Objective Evil vs Subjective Evil

Tuesday, January 23rd 2007

An interesting point raised in the “evil” sourcebook Book of Vile Darkness is the idea that evil can be subjective or objective, depending on the kind of game you play. In other words, how “evil” something is can be universally agreed on by all people and creatures in your game world, or it can vary wildly depending on a character’s point of view. While BoVD covered this topic well, I think it’s a point that bears repeating.

Objective evil is what you want to use if you’re running a typical hack and slash campaign. If something is “evil”, then you can detect evil it, you can smite evil it, whatever. The reason for this is that the typical high-combat game will have you running around murdering monsters for their treasure, and really, questioning whether or not that’s always the right thing to do can only get in the way of this game style. If it’s evil, you’re practically obligated to kill it - naturally, hack and slash typically assumes that the player characters are the “good guys”, even if they’re only neutral, because if they were evil you’d have to hack and slash them too.

Subjective evil is a little more complicated. Essentially, evil is in the eye of the beholder. If a group of elves raids an encampment of “evil” orcs, perhaps the orcs see the elves as evil for hunting down their race out of racial hatred. Perhaps an orc shaman casting detect evil even detects the elves as evil and the orcs neutral, because it detects what the caster considers to be evil. Naturally, subjective evil can be troublesome if you’re playing “kick in the door” style because it require more thought and forces you to question the morality of some of the game’s basic actions. However, a more storytelling, “roleplaying” style can fit this. In the real world, what’s “evil” depends on your point of view - one man’s hero can be another’s villain.

It’s an interesting situation which should be considered when arguing whether or not D&D is primarily a hack-and-slash RPG. The current edition of D&D standardly assumes that you’re playing the basic entry-level game, and makes the roleplaying-heavy type of campaign into side note of “play this kind of game by ignoring a lot of the combat and magic rules”. In other words, roleplay-heavy is really D&D-light - a balanced way to play the game, but the rules as written heavily assume combat-heavy, objective-evil dungeon crawling.

One Response to “Objective Evil vs Subjective Evil”

  1. chris Says:

    modifying cleric and paladin abilities is, in my experience, one of the bigger challenges of adapting to a subjective evil type of game.

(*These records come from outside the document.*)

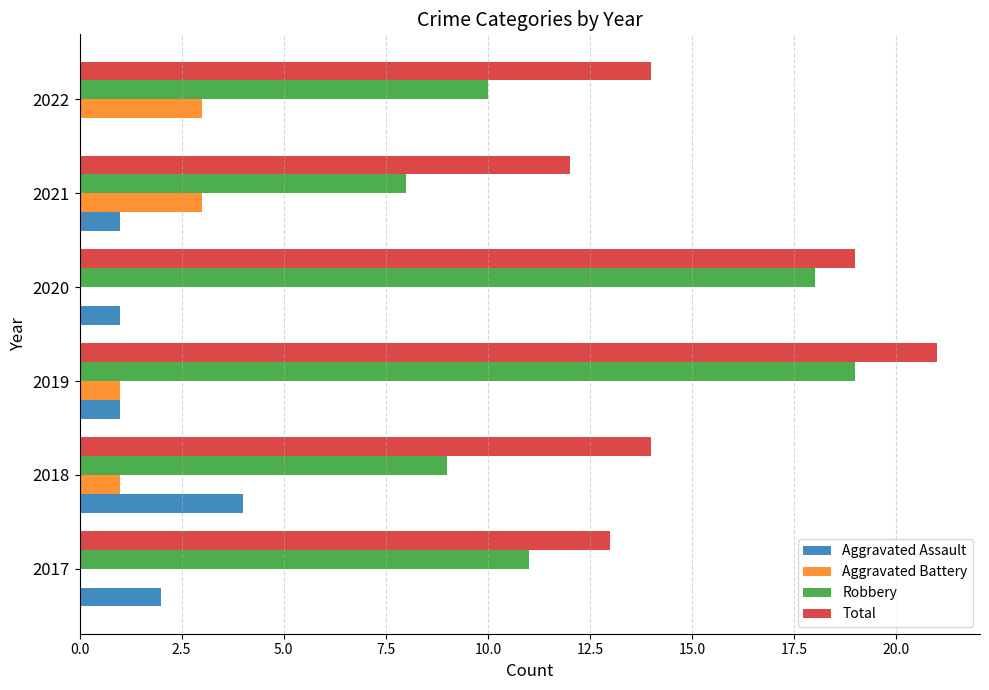

At which category is the sum across all series the highest?

2019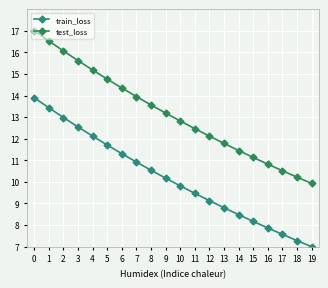

The value of train_loss at 1 is 13.4. True or false?

True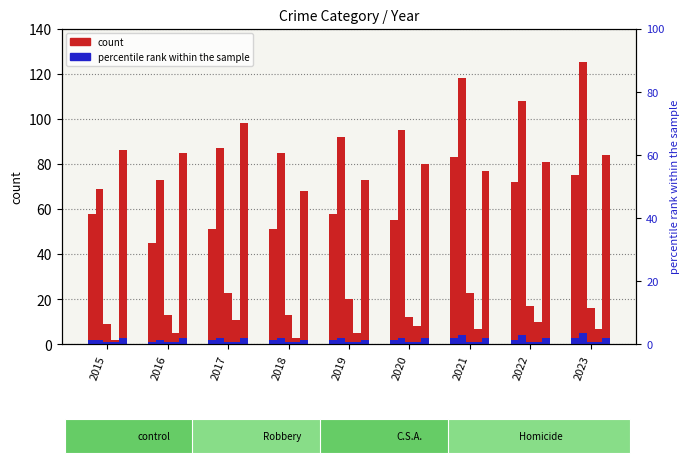

The Aggravated Battery series shows 23 at 2018. True or false?

False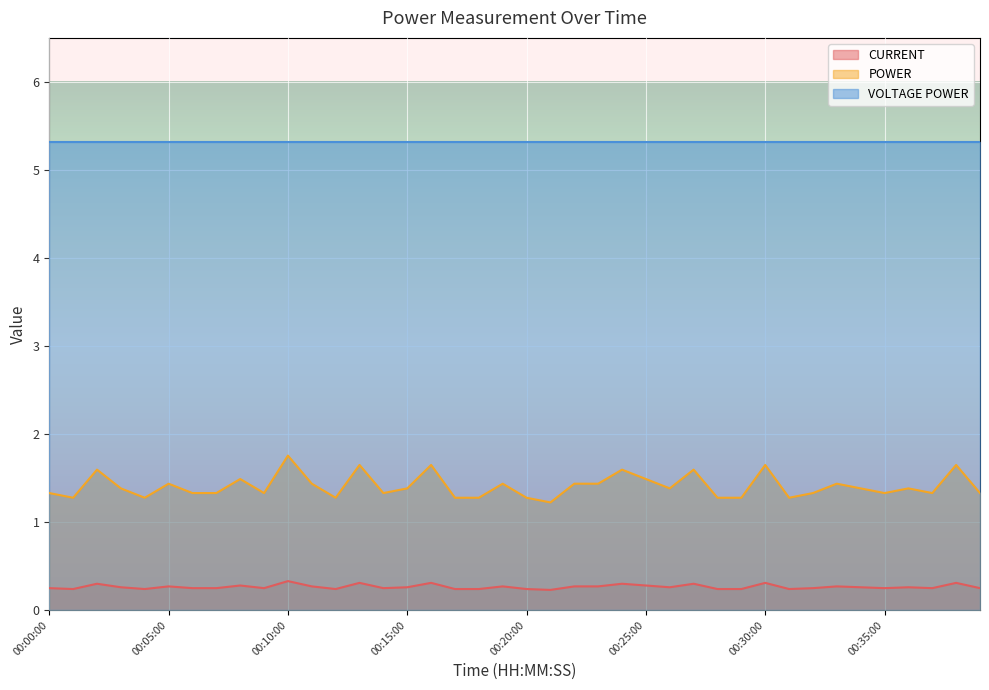

Which series has the largest range (max minus min)?

POWER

    the workaround that I have is that alignment is replaced with faith auras. basically pledging yourself to a god brands your soul, and paladins and clerics have the ability to distinguish the soul brands of various deities. therefore, because your god grants you powers, you are also granted awareness of which particular deities are rivals or enemies to your faith (which can change as part of the petty whims of your master).

    so, with this, if your plays want less ambiguity, you can limit the soul-searching and just say, “your deity thinks these followers of religion Y are enemies. go and be an instrument of divine will” but then also setup the possibility for tragic betrayals and moral arguments over whether your god is right in ordering you to drown a bag of kittens.